Far too few students have access to high-quality, career-focused high school education that can put them on a path to postsecondary credentials connected to high-demand, high-wage jobs. Charter schools could change that, write Abt Global’s Justin Baer and Julie Strawn in Flypaper, a blog of the Thomas B. Fordham Institute.

Career pathway approaches hold promise for sustaining that momentum beyond high school, providing clear roadmaps to advancing in the workforce and articulating the education, training, and work experience steps to get there. They write that public charter high schools can expand such opportunities, especially if they adopt two promising models. Those are:

  1. Career academies, which use a combination of small learning communities (“schools within schools”), integrated academic and technical curricula focused on a career theme, and work-based learning opportunities.
  2. Early college high schools that enable students to work toward a high school diploma and a postsecondary credential at the same time, at no or low cost to the student.

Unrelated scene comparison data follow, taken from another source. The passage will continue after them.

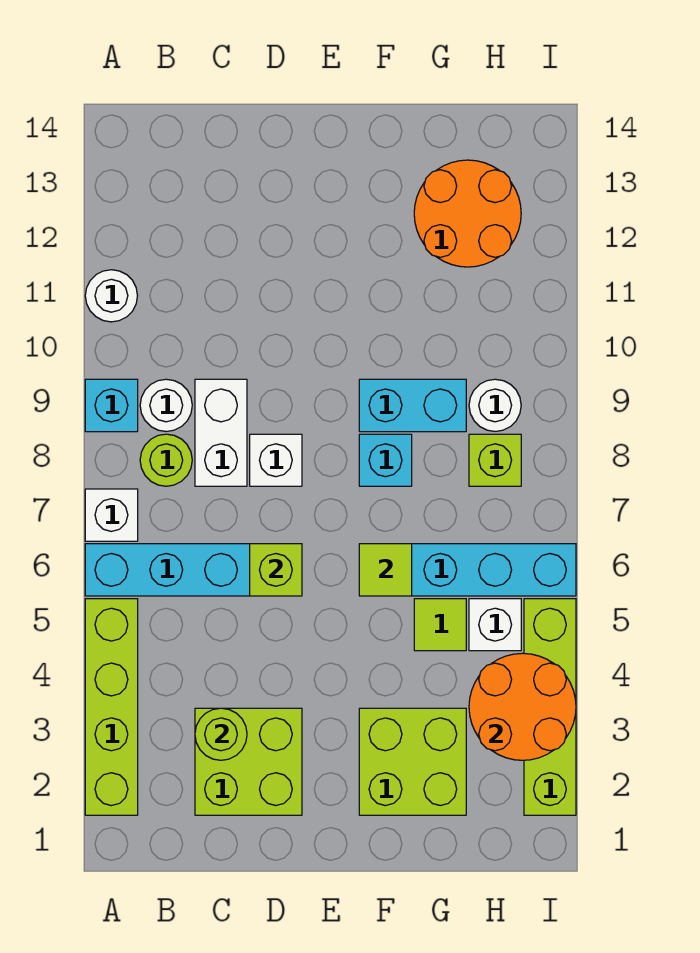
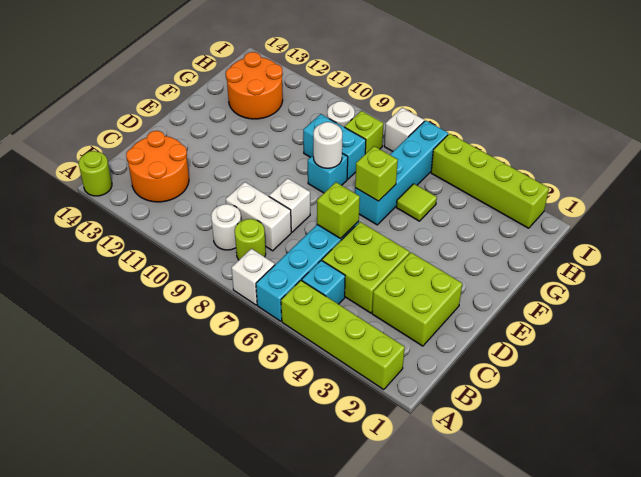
cyan 1x1 brick [85,379,138,432] -> cyan 1x1 brick moved to [302,260,345,304]
white 1x1 round brick [85,270,137,322] -> white 1x1 round brick moved to [313,122,342,168]
lime 1x1 round brick [195,708,247,760] -> lime 1x1 round brick moved to [79,151,112,196]
lime 2x2 brick [359,708,466,815] -> lime 2x2 brick moved to [322,222,409,313]
lime 1x1 tile [359,544,412,596] -> lime 1x1 brick [355,146,398,201]
cyan 1x2 brick [359,379,466,432] -> cyan 1x2 brick turned to [303,114,366,179]
orange 2x2 round brick [469,653,576,760] -> orange 2x2 round brick moved to [126,131,189,202]
white 1x1 brick [469,599,521,651] -> white 1x1 brick moved to [384,108,424,151]

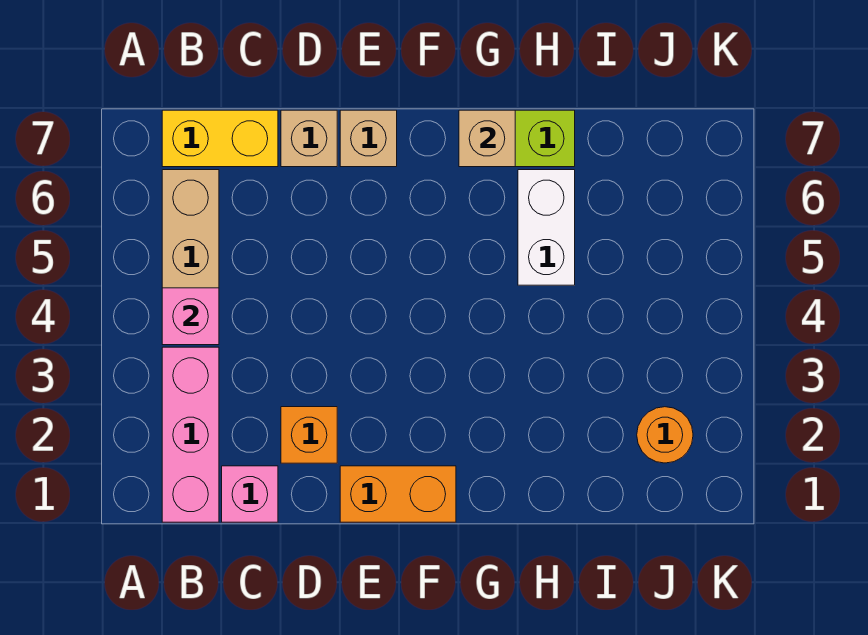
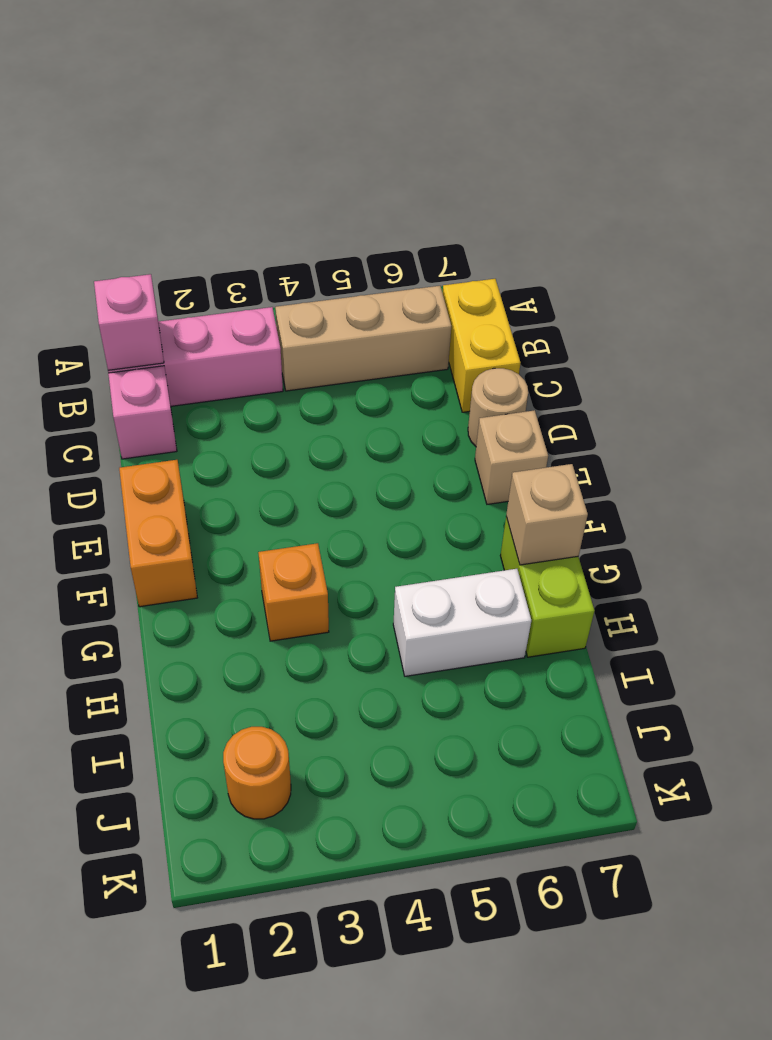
pink 1x1 brick [162,288,219,345] -> pink 1x1 brick moved to [94,274,164,370]
orange 1x1 brick [281,407,337,463] -> orange 1x1 brick moved to [258,543,329,641]
tan 1x1 brick [281,110,337,167] -> tan 1x1 round brick [468,368,528,446]

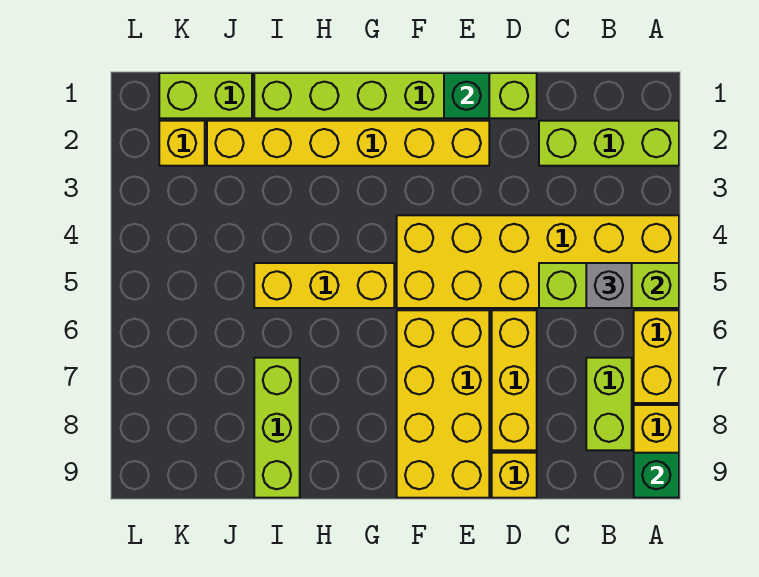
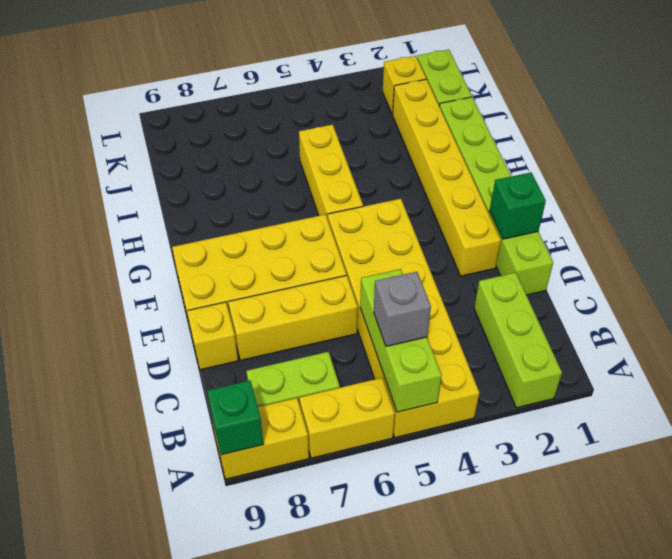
lime 1x3 brick [254,358,300,498] -> none

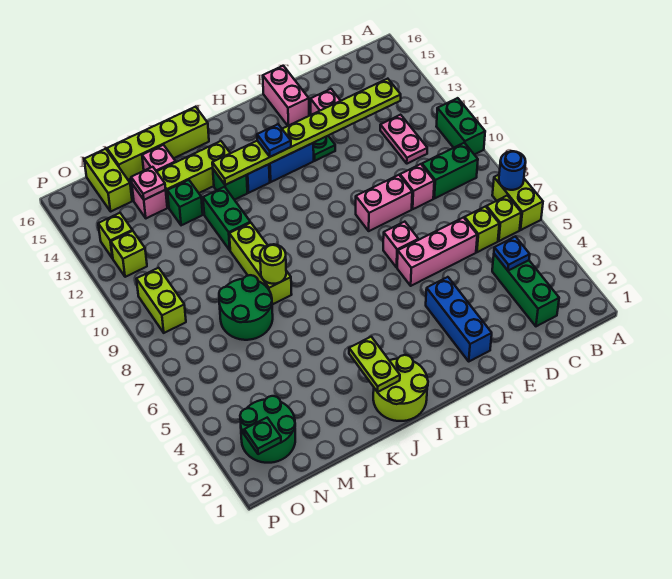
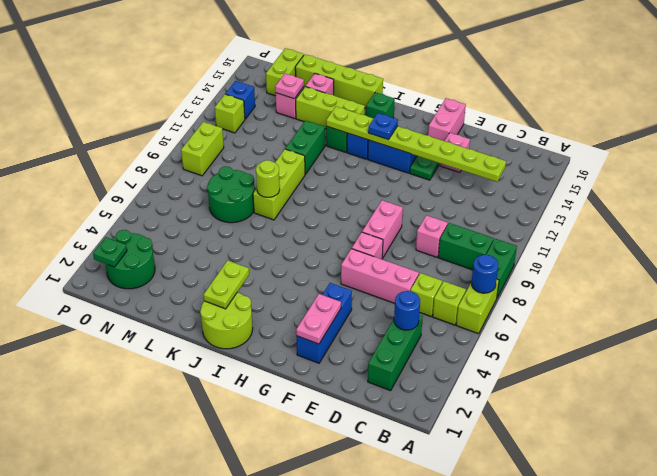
green 1x2 brick [436,98,485,155] -> green 1x2 brick moved to [486,239,517,298]
blue 1x1 plate [494,236,530,271] -> blue 1x1 round brick [394,291,420,330]
pink 1x2 plate [380,115,427,164] -> pink 1x2 plate moved to [296,294,341,344]
pink 1x2 brick [356,175,412,231] -> pink 1x2 brick turned to [362,200,403,258]
green 1x1 brick [167,180,203,225] -> green 1x1 brick moved to [366,92,395,118]
lime 1x1 brick [98,213,132,259] -> blue 1x1 brick [226,81,255,119]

They write that the U.S. Department of Education should support a “fact-finding” study that will investigate: (1) the features of career preparation models that are most strongly linked to postsecondary employment and earnings; (2) the extent to which public charter schools have adopted these models; and (3) the opportunities and constraints for expanding career preparation models in public charter schools given the schools’ diversity and flexibility.

They recommend following this with a comprehensive demonstration program in which the most promising career preparation models are implemented across a range of public charter schools. Researchers could then evaluate the program using a random assignment study to yield valuable information about how charter schools implement career preparation models and the models’ impacts on high school graduation, students’ future employment and earnings, and their attainment of postsecondary credentials tied to in-demand jobs. “The results would inform broader implementation of career preparation models, both in public charter schools and in traditional public schools,” they conclude.